A friend of my dad owned it and it was a cool little rifle. My brother had one in 257 Roberts which shot very well and I always wondered how that 222 shot.
 

Rushcreek

Well-Known Member
Another thought on the .222- unless your AR15 5.56/.223 has a 24" barrel; you've been basically shooting a .222 all this time!
 

Jeff H

NW Ohio
Another thought on the .222- unless your AR15 5.56/.223 has a 24" barrel; you've been basically shooting a .222 all this time!

Even some published data shows longer barrels for 222 while they show shorter 223 barrels. When they've used a 722 (26" barrel), it really diminishes the differences until you get into the 60+ grain bullets. Not to boast on the 222 as being "better," but it's not a mere matter of the case size when you have a preferred platform/barrel length.

Most 223 stuff I have loaded myself and shot has been right there with the 222. That's jacketed. When it comes to cast, I shoot mostly between barely sub-sonic to less than 2kfps in either, so they're dead-even at my house. My 222 is my dedicated 22 cal. cast gun and my 223 is my dedicated jacketed gun. That way, I don't get copper cooties in my cast gun. I don't know by personal experience just how much (if any) difference that makes, it's more like not letting beet juice get into my mashed potatoes. My gran'pa always told me "hit don' make a nit o' diff'rnce - 'tall goes t' th' same place anyway.":oops:

Guess which one gets used exponentially more.

No, not mashed potatoes - the 222.:)

IF I end up inheriting my mom's 223 (24" barrel), I'll load that to the potential of the 223 as she did - or had my dad do. I want him to take his time and decide if he'd rather keep it for himself before I make any plans. He offered it to me but it was too soon to think about that.

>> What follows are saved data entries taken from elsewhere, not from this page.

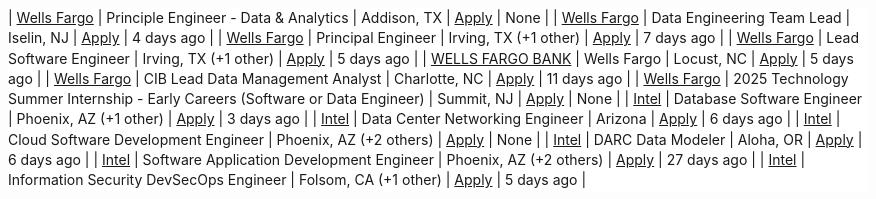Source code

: | [Wells Fargo](https://www.jobzmall.com/wells-fargo/job/principle-engineer-data-analytics?utm_campaign=google_jobs_apply&utm_source=google_jobs_apply&utm_medium=organic) | Principle Engineer - Data & Analytics | Addison, TX | <a href='https://www.jobzmall.com/wells-fargo/job/principle-engineer-data-analytics?utm_campaign=google_jobs_apply&utm_source=google_jobs_apply&utm_medium=organic'>Apply</a> | None |
| [Wells Fargo](https://us.bebee.com/job/48661243c4783b4fb1d917198e5c7990?utm_campaign=google_jobs_apply&utm_source=google_jobs_apply&utm_medium=organic) | Data Engineering Team Lead | Iselin, NJ | <a href='https://us.bebee.com/job/48661243c4783b4fb1d917198e5c7990?utm_campaign=google_jobs_apply&utm_source=google_jobs_apply&utm_medium=organic'>Apply</a> | 4 days ago |
| [Wells Fargo](https://www.wellsfargojobs.com/fr/jobs/r-433900/principal-engineer/?utm_campaign=google_jobs_apply&utm_source=google_jobs_apply&utm_medium=organic) | Principal Engineer | Irving, TX (+1 other) | <a href='https://www.wellsfargojobs.com/fr/jobs/r-433900/principal-engineer/?utm_campaign=google_jobs_apply&utm_source=google_jobs_apply&utm_medium=organic'>Apply</a> | 7 days ago |
| [Wells Fargo](https://www.wellsfargojobs.com/en/jobs/r-439603/lead-software-engineer/?utm_campaign=google_jobs_apply&utm_source=google_jobs_apply&utm_medium=organic) | Lead Software Engineer | Irving, TX (+1 other) | <a href='https://www.wellsfargojobs.com/en/jobs/r-439603/lead-software-engineer/?utm_campaign=google_jobs_apply&utm_source=google_jobs_apply&utm_medium=organic'>Apply</a> | 5 days ago |
| [WELLS FARGO BANK](https://us.bebee.com/job/5878e4303a3a6bb1eb7d5811f91d74d3?utm_campaign=google_jobs_apply&utm_source=google_jobs_apply&utm_medium=organic) | Wells Fargo | Locust, NC | <a href='https://us.bebee.com/job/5878e4303a3a6bb1eb7d5811f91d74d3?utm_campaign=google_jobs_apply&utm_source=google_jobs_apply&utm_medium=organic'>Apply</a> | 5 days ago |
| [Wells Fargo](https://www.wellsfargojobs.com/fr/jobs/r-437177/cib-lead-data-management-analyst/?utm_campaign=google_jobs_apply&utm_source=google_jobs_apply&utm_medium=organic) | CIB Lead Data Management Analyst | Charlotte, NC | <a href='https://www.wellsfargojobs.com/fr/jobs/r-437177/cib-lead-data-management-analyst/?utm_campaign=google_jobs_apply&utm_source=google_jobs_apply&utm_medium=organic'>Apply</a> | 11 days ago |
| [Wells Fargo](https://app.joinrise.co/jobs/wells-fargo-2025-technology-summer-internship-early-careers-software-or-data-engineer-fgmf?utm_campaign=google_jobs_apply&utm_source=google_jobs_apply&utm_medium=organic) | 2025 Technology Summer Internship - Early Careers (Software or Data Engineer) | Summit, NJ | <a href='https://app.joinrise.co/jobs/wells-fargo-2025-technology-summer-internship-early-careers-software-or-data-engineer-fgmf?utm_campaign=google_jobs_apply&utm_source=google_jobs_apply&utm_medium=organic'>Apply</a> | None |
| [Intel](https://jobs.intel.com/en/job/hillsboro/database-software-engineer/41147/73921833136?acm=8433568&alrpm=ALL&ascf=%5B%257B%2522key%2522:%2522ALL%2522,%2522value%2522:%2522%2522%257D%5D&utm_campaign=google_jobs_apply&utm_source=google_jobs_apply&utm_medium=organic) | Database Software Engineer | Phoenix, AZ (+1 other) | <a href='https://jobs.intel.com/en/job/hillsboro/database-software-engineer/41147/73921833136?acm=8433568&alrpm=ALL&ascf=%5B%257B%2522key%2522:%2522ALL%2522,%2522value%2522:%2522%2522%257D%5D&utm_campaign=google_jobs_apply&utm_source=google_jobs_apply&utm_medium=organic'>Apply</a> | 3 days ago |
| [Intel](https://jobs.intel.com/en/job/arizona/data-center-networking-engineer/41147/78306366528?utm_campaign=google_jobs_apply&utm_source=google_jobs_apply&utm_medium=organic) | Data Center Networking Engineer | Arizona | <a href='https://jobs.intel.com/en/job/arizona/data-center-networking-engineer/41147/78306366528?utm_campaign=google_jobs_apply&utm_source=google_jobs_apply&utm_medium=organic'>Apply</a> | 6 days ago |
| [Intel](https://jobs.intel.com/en/job/hillsboro/cloud-software-development-engineer/41147/76054321280?utm_campaign=google_jobs_apply&utm_source=google_jobs_apply&utm_medium=organic) | Cloud Software Development Engineer | Phoenix, AZ (+2 others) | <a href='https://jobs.intel.com/en/job/hillsboro/cloud-software-development-engineer/41147/76054321280?utm_campaign=google_jobs_apply&utm_source=google_jobs_apply&utm_medium=organic'>Apply</a> | None |
| [Intel](https://aijobs.net/job/1059490-darc-data-modeler/?utm_campaign=google_jobs_apply&utm_source=google_jobs_apply&utm_medium=organic) | DARC Data Modeler | Aloha, OR | <a href='https://aijobs.net/job/1059490-darc-data-modeler/?utm_campaign=google_jobs_apply&utm_source=google_jobs_apply&utm_medium=organic'>Apply</a> | 6 days ago |
| [Intel](https://jobs.intel.com/en/job/hillsboro/software-application-development-engineer/41147/76451413600?utm_campaign=google_jobs_apply&utm_source=google_jobs_apply&utm_medium=organic) | Software Application Development Engineer | Phoenix, AZ (+2 others) | <a href='https://jobs.intel.com/en/job/hillsboro/software-application-development-engineer/41147/76451413600?utm_campaign=google_jobs_apply&utm_source=google_jobs_apply&utm_medium=organic'>Apply</a> | 27 days ago |
| [Intel](https://jobs.intel.com/en/job/hillsboro/information-security-devsecops-engineer/41147/78314457648?utm_campaign=google_jobs_apply&utm_source=google_jobs_apply&utm_medium=organic) | Information Security DevSecOps Engineer | Folsom, CA (+1 other) | <a href='https://jobs.intel.com/en/job/hillsboro/information-security-devsecops-engineer/41147/78314457648?utm_campaign=google_jobs_apply&utm_source=google_jobs_apply&utm_medium=organic'>Apply</a> | 5 days ago |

His/hers was a classic case of the 223 being "better" than the 222 because he bought her a 222 and had it rechambered to 223 because of the ballistic difference. Incidentally, he was a 222 Mag fan but saw the writing on the wall when the 223 came out and abandoned it.
 

Rushcreek

Well-Known Member
A Sako Vixen full stock carbine in .222 in "hunted often" shape called to me at the gun show Saturday. Alas, I was disbursing not accumulating. $450 with an old Redfield. Groan.